Sonya Rapoport: Fabric Paintings
December 11th, 2021 – February 6th, 2022
1275 Minnesota Street, San Francisco
Open Tuesday – Saturday, 12–5pm
Opening Reception: 3-5pm, Saturday, December 11th, 2021
Sonya Rapoport: Fabric Paintings at Casemore Gallery features rarely-seen shaped canvases and strikingly bold paintings on patterned fabric by the Bay Area artist Sonya Rapoport (1923-2015). First shown in 1967, this work represents a radical departure for an artist who had previously been recognized as an Abstract Expressionist painter. This exhibition reveals the origin of Rapoport’s systematic abstraction of the female form and her first experiments with painting on found materials.
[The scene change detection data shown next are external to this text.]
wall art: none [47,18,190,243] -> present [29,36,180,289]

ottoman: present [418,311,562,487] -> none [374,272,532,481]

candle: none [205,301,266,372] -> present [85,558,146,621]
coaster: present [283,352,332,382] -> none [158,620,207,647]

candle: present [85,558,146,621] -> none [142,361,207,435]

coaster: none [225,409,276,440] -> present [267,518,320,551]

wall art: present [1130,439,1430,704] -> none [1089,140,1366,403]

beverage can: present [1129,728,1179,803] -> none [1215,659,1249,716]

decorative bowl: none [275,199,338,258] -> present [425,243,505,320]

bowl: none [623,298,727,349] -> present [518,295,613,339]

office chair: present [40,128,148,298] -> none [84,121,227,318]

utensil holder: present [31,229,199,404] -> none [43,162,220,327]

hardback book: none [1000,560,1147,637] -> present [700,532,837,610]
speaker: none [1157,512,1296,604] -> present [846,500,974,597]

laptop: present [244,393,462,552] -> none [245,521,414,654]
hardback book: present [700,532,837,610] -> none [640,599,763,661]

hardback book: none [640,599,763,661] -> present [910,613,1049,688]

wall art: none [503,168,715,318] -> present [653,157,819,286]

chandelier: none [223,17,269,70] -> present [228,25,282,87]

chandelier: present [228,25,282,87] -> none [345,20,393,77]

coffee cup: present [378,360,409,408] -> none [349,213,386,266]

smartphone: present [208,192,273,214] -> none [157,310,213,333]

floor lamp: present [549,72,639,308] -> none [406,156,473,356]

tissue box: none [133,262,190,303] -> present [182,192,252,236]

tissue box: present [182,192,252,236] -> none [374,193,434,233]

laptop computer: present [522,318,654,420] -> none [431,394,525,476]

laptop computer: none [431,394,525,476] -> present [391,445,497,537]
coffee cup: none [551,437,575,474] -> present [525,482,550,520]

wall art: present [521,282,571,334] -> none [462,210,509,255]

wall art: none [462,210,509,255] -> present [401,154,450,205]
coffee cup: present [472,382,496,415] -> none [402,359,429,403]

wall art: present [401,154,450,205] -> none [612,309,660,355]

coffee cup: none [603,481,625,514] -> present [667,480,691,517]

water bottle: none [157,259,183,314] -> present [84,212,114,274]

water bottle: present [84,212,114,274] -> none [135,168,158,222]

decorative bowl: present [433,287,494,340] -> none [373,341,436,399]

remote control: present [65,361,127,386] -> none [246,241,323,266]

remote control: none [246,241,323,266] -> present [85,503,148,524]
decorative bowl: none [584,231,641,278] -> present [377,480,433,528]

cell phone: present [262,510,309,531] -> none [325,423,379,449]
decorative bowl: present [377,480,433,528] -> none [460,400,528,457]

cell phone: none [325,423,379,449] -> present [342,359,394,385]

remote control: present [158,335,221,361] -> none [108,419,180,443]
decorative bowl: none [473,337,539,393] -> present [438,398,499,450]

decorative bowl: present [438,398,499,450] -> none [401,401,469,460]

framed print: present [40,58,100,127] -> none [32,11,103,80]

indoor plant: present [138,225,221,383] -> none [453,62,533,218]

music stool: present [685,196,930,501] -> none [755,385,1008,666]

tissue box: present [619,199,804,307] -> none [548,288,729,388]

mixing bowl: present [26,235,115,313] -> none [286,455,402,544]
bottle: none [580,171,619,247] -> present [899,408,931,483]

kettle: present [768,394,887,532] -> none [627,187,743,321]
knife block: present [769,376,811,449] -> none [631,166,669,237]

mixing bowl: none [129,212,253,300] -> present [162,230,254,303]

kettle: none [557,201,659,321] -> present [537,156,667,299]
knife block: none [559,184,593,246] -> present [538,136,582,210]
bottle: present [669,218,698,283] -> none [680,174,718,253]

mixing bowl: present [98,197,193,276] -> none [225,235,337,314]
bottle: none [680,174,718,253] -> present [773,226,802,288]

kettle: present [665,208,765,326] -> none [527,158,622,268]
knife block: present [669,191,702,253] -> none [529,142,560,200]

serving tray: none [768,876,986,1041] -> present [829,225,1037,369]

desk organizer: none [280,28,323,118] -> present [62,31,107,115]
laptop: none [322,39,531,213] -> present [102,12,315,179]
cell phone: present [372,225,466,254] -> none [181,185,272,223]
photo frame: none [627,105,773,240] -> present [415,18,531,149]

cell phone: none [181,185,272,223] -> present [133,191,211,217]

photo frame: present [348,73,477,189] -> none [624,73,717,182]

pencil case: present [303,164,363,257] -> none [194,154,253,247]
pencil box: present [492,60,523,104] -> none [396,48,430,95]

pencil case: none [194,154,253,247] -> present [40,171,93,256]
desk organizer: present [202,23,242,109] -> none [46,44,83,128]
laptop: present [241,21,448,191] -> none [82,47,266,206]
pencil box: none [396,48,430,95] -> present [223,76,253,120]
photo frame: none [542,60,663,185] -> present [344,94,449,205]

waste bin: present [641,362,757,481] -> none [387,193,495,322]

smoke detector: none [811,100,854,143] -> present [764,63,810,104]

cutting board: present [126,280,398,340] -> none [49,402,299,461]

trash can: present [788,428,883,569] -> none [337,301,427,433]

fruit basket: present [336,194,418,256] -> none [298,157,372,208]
Rapoport’s paintings anticipate the Pattern and Decoration movement of the mid-1970s, which explored textiles and ornamentation. While shopping for quilting materials with her daughter, Rapoport encountered gaudy, commercially printed upholstery fabric, and challenged herself to create “ostensibly respectable abstractions” on this “kinky” substrate. The resulting dimensional paintings seemingly owe much to the sculptural excesses and junk-store aesthetics of funk art. Although Rapoport was not considered to be part of this movement, curator Peter Selz of the Berkeley Art Museum credited her with suggesting the title Funk for his seminal exhibition, which had opened earlier in 1967.
The curvy organic shapes in Rapoport’s Fabric Paintings can be traced back to large scale drawings and collages from 1964, with titles such as Incubation. A male critic of the day referred to these as “floral-sexual blends,” and made much of what he saw as “bosoms and derrieres.” In the early 1970’s Rapoport made these forms central to her practice, creating a set of stencils that she deployed as a feminist pattern language.
In 2012, Rapoport was invited to exhibit this work at Fresno Art Museum. Informed by a career of conceptual experiments, interactive new media work, and deep engagement with feminist themes, Rapoport created a new piece, ImPOSSIBLE CONVERSATIONS?. These collages superimposed photographs of her Fabric Paintings onto advertisements from The New York Times that targeted women, each matched with an evocative (or pernicious) marketing slogan. In an accompanying interactive “data-gathering event,” Rapoport asked viewers to create their own matches, a tactic she had been using since gathering “soft material” about about viewers’ personal feelings, experiences, and domestic situations in her computer-mediated “audience participation performances” of the early 1980s.
Sonya Rapoport: Fabric Paintings at Casemore Gallery spans 50 years of work from one of the most innovative artists to emerge in California. Featuring rarely-seen artwork, it traces the development of Rapoport’s feminist consciousness from her initial rejection of conventional painting through the sophisticated cultural criticism that characterizes her mature work.